On February 8, 2022, the Archbishop of Canterbury, Rev. Justin Welby at the General Synod, the legislative body of the Church of England, holding hearings on the issue, entered the debate, asking why is it so much agony to remove a memorial to slavery? Why go through hearings? The memorial to slavery, he said, sits in front of the space of the Master of Jesus College, Sonata Alleyne, who is a black woman, born in Barbados and co-founder of a cross-platform media production company.

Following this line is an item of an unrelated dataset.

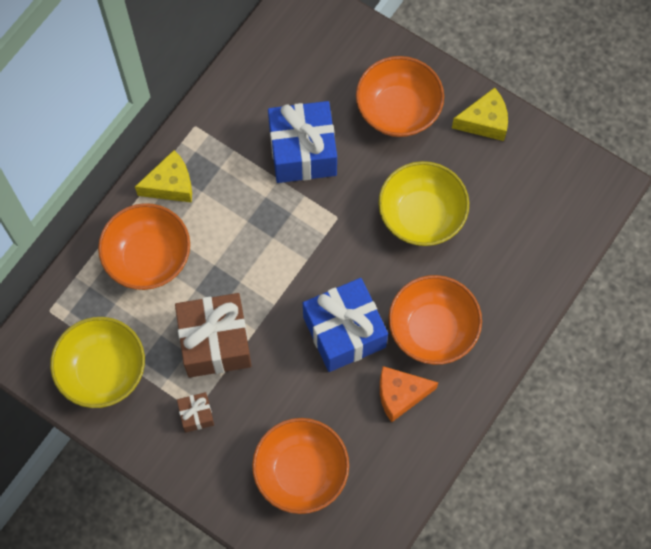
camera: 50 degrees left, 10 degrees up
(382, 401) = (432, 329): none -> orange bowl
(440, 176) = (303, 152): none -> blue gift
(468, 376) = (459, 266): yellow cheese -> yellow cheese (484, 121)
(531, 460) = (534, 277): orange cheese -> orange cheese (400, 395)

At the same meeting, Lord Boateng, former Labour MP, and Britain’s first black government minister, who is leading a three-year review on racism in the Church, said it was too white. Imagine, he said, what it is to go into a place of worship and see a monument to someone “who was a party to the enslavement of your ancestors.”
Some 200 students at Churchill College, Cambridge put their names in an open letter to remove the name of a supposed racist. The Seeley library of the history faculty may be renamed because Sir John Seeley, Regius professor of history in the 19th century, defended the British Empire and promoted the concept of Greater Britain. British rule, he thought, was in India’s best interest. We seem, he said, to have acquired half the world in a fit of absence of mind. Though Seeley was a liberal, a man who advocated reform of higher education, and supported the admission of women into universities, the students held that keeping him “would prove the logics (?) of imperialism and colonialism remain central to the university.”
Free speech is being limited on the campus to ensure that students will be kept safe. Downing College issued instructions on how to report incidents of racism, an ideology and a set of practices, it said, are based on ideas of inherited white racial superiority that normalizes control, domination, and exclusion over people of color, while legitimating privilege and oppression. This racism includes beliefs, feelings, utterances and actions, which promote the thriving of dominant groups while contributing to the marginalization of minority groups.
The College document instructed students how to identify micro-aggressions, by words and behavior. A phrase, “where are you really from,” was seen as particularly undesirable.
At Cambridge, freshers are obliged to take anti-racism classes covering subjects such as “microaggressions” and whiteness is centric.
Scotland cannot resist the trend. A study by the National Trust for Scotland found that more than a third of Scotland’s greatest castles and heritage sites had links to the slave trade. Many of the 48 in the properties examined were bought and built with money brought back by Scottish settlers from sugar plantations in the West Indies or the tobacco fields of southern U.S. states which relied on slave labor. One such site is the Glenfinnan monument at the head of Loch Shiel, an area known from the activity of Bonnie Prince Charlie and the birthplace of the novelist JM Barrie.
One college has resisted the trend. Gonville and Caius College, Cambridge (Keys College) founded in 1348, announced it will not fly the LGBTQ+ flag, but will fly its own flag which it said was a symbol; that unites all in the College community, and the College would not choose between the plurality of good causes, and that it was committed to ending discrimination and to improving diversity. Better have a little fun.